Speaking of which, La Morada serves authentic, fresh Oaxacan dishes. One thing I love about La Morada is that they have both small and individually-priced items on their menu as well as full-blown feast-level meals. I almost always end up getting a tamale de pollo and a sope de chorizo. This is partly because I am a creature of habit and partly because I never remember to save my appetite. I also hate choosing between things I love, so…I don’t! But I’ve had the chance to taste their moles, which are delicious and pretty much legendary–in fact, check out this NYT article and you’ll see what I mean: “Opening Oaxaca to the World.”
Their guacamole is also wonderful–so creamy and flavorful. And guacamole is a really fun thing to introduce kids to. From your table at La Morada, you can see the avocados tumbling out of an array of molcajetes, waiting to be transformed into guac at any moment. It would make for a cool opportunity to help your child understand what guacamole is made from and how.
Some great books to bring along and read with your child on a visit to La Morada would be…

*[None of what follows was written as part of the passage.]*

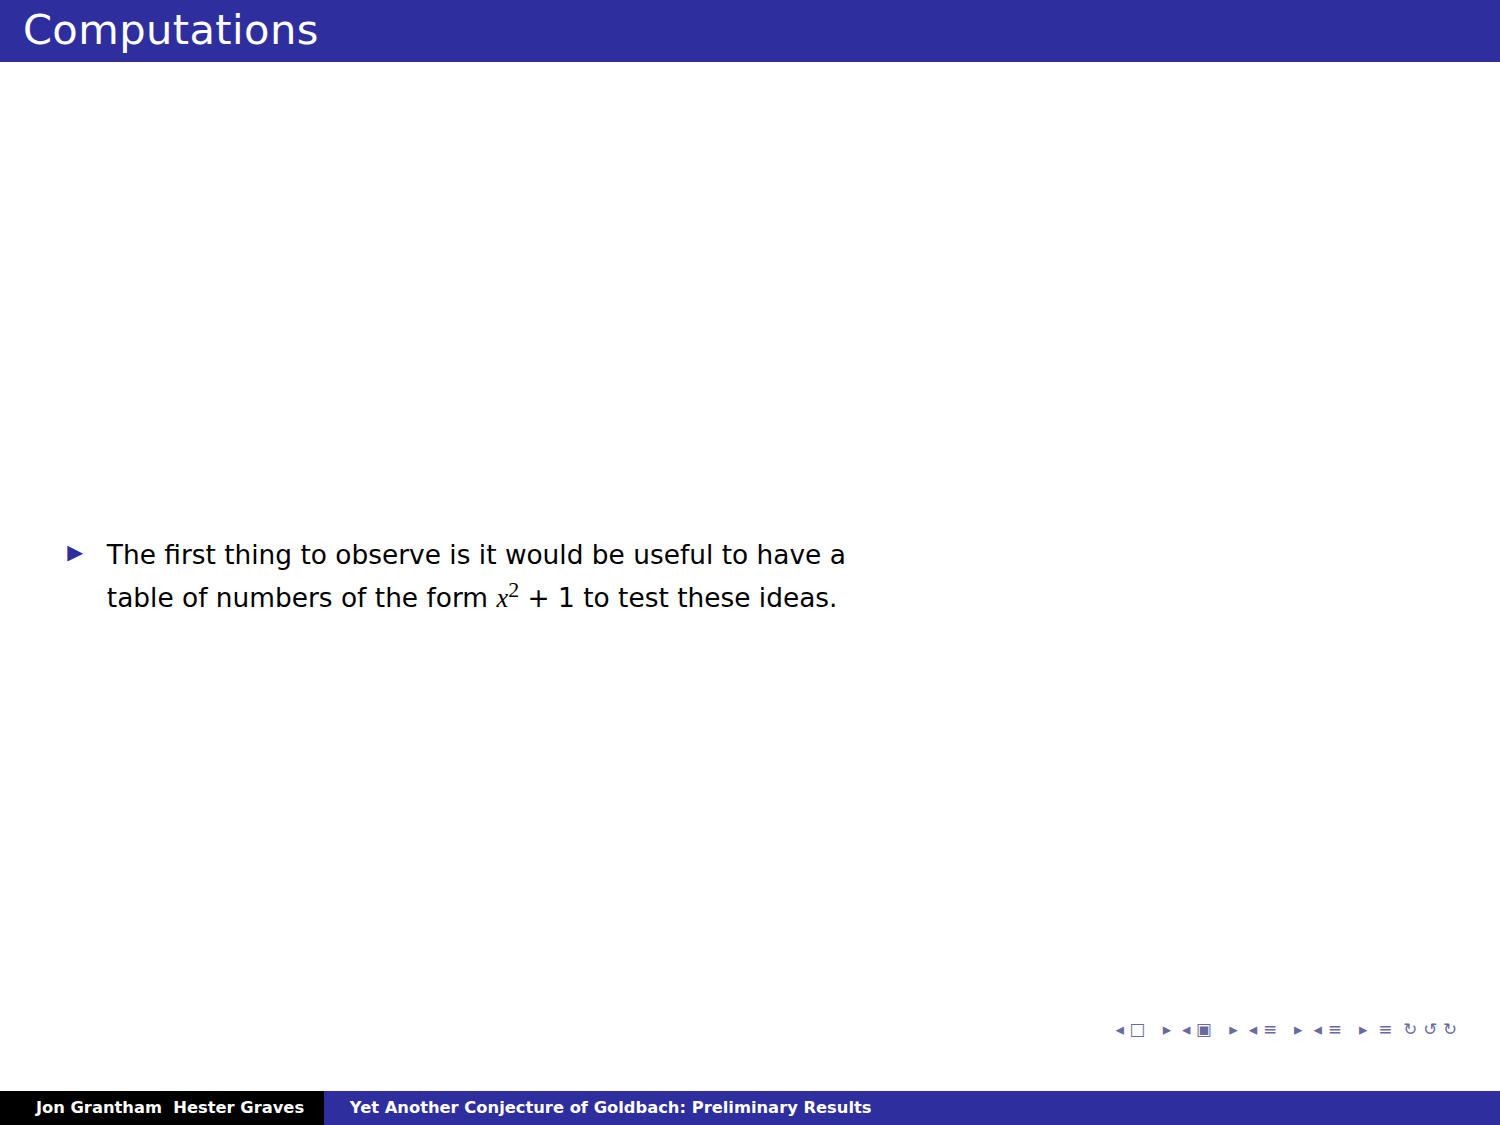Computations
The first thing to observe is it would be useful to have a table of numbers of the form x2 + 1 to test these ideas.
◂□ ▸ ◂▣ ▸ ◂≡ ▸ ◂≡ ▸ ≡ ↻↺↻
Jon Grantham Hester Graves
Yet Another Conjecture of Goldbach: Preliminary Results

“Just a Minute,” in which a clever Mexican grandmother staves off death (Señor Calavera) by asking for just a few more minutes while she prepares a feast for her birthday party, (or stay at home and make this recipe, inspired by the book!),
“Too Many Tamales,” in which a precious ring gets lost somewhere inside one of many many tamales at a family Christmas gathering,
“Gracias Thanks,” in which a little boy considers all that he is thankful for in his life,
And “Chato’s Kitchen,” in which a sly cat prepares to have a mouse family over for dinner (literally), only to be thwarted in the end.